#### REQUIRED ACTION:
Of the lines in the data below, write out exactly those from the one holding "каналов создаются в" through the one holding "the Channel Stack</span></span>", both included.

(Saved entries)
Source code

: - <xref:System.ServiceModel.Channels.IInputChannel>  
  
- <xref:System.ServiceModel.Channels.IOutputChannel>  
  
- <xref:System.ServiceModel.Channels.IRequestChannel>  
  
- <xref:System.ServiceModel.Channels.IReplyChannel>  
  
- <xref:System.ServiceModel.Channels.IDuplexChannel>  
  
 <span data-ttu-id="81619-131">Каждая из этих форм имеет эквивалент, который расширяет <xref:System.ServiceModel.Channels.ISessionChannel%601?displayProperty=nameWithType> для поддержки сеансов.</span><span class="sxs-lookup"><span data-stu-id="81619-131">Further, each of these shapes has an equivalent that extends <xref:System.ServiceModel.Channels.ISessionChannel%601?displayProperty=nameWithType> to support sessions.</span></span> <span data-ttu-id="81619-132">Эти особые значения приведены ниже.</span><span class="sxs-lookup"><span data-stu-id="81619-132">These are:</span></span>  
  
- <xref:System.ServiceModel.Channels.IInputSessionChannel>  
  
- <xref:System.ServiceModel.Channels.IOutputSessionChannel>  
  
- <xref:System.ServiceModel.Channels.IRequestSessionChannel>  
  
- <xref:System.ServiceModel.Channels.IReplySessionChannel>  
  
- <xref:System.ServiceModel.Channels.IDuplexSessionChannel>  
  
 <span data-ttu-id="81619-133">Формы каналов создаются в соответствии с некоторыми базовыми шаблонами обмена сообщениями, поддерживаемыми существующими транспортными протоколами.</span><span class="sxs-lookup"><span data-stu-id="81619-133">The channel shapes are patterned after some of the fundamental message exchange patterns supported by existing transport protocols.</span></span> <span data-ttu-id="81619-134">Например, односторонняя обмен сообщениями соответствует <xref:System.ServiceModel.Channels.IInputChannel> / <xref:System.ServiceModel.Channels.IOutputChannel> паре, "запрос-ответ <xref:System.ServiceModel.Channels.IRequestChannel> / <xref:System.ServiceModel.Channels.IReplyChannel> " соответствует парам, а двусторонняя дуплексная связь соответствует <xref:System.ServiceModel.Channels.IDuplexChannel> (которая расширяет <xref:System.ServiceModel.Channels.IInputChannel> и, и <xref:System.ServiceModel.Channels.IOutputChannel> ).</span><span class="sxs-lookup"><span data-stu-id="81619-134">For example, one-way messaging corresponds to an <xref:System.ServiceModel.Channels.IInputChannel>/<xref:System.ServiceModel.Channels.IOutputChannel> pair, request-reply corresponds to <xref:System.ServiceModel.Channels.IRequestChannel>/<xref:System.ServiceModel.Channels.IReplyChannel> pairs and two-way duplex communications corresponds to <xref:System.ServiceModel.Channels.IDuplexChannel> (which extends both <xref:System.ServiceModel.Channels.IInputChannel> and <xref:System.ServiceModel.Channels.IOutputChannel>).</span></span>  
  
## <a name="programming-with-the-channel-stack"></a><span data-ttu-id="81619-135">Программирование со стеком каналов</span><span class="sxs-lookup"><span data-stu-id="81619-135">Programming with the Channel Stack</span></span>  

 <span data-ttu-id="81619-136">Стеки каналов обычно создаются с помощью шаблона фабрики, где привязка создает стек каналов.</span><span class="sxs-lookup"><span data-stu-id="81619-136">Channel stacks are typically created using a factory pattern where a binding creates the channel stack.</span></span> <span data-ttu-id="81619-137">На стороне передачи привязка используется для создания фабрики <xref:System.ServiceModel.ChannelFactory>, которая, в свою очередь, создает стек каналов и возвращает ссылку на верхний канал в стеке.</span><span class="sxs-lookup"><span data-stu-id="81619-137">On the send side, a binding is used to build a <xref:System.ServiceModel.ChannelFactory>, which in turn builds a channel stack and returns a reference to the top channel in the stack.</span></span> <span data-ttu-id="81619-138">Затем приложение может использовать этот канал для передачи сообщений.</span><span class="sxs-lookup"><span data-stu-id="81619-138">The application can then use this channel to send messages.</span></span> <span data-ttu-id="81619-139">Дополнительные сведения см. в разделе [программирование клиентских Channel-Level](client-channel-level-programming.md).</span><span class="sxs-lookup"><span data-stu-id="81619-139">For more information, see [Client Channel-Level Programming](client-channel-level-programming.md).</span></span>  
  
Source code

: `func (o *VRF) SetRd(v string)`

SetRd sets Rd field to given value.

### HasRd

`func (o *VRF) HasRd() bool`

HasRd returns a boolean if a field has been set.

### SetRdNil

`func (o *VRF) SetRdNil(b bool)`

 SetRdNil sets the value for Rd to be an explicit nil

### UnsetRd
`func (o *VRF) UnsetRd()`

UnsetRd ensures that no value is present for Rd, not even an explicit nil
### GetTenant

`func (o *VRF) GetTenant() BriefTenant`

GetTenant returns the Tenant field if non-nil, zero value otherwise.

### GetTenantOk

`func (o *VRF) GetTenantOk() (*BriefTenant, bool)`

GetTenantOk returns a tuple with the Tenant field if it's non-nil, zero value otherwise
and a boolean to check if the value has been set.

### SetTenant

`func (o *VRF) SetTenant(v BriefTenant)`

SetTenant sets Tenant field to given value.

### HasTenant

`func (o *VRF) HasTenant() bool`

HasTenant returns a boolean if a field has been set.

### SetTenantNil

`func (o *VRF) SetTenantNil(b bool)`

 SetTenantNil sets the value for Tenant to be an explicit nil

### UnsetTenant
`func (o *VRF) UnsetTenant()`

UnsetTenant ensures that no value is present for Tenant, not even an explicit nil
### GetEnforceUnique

#### RESPONSE FOR THIS EXERCISE:
 <span data-ttu-id="81619-133">Формы каналов создаются в соответствии с некоторыми базовыми шаблонами обмена сообщениями, поддерживаемыми существующими транспортными протоколами.</span><span class="sxs-lookup"><span data-stu-id="81619-133">The channel shapes are patterned after some of the fundamental message exchange patterns supported by existing transport protocols.</span></span> <span data-ttu-id="81619-134">Например, односторонняя обмен сообщениями соответствует <xref:System.ServiceModel.Channels.IInputChannel> / <xref:System.ServiceModel.Channels.IOutputChannel> паре, "запрос-ответ <xref:System.ServiceModel.Channels.IRequestChannel> / <xref:System.ServiceModel.Channels.IReplyChannel> " соответствует парам, а двусторонняя дуплексная связь соответствует <xref:System.ServiceModel.Channels.IDuplexChannel> (которая расширяет <xref:System.ServiceModel.Channels.IInputChannel> и, и <xref:System.ServiceModel.Channels.IOutputChannel> ).</span><span class="sxs-lookup"><span data-stu-id="81619-134">For example, one-way messaging corresponds to an <xref:System.ServiceModel.Channels.IInputChannel>/<xref:System.ServiceModel.Channels.IOutputChannel> pair, request-reply corresponds to <xref:System.ServiceModel.Channels.IRequestChannel>/<xref:System.ServiceModel.Channels.IReplyChannel> pairs and two-way duplex communications corresponds to <xref:System.ServiceModel.Channels.IDuplexChannel> (which extends both <xref:System.ServiceModel.Channels.IInputChannel> and <xref:System.ServiceModel.Channels.IOutputChannel>).</span></span>  
  
## <a name="programming-with-the-channel-stack"></a><span data-ttu-id="81619-135">Программирование со стеком каналов</span><span class="sxs-lookup"><span data-stu-id="81619-135">Programming with the Channel Stack</span></span>  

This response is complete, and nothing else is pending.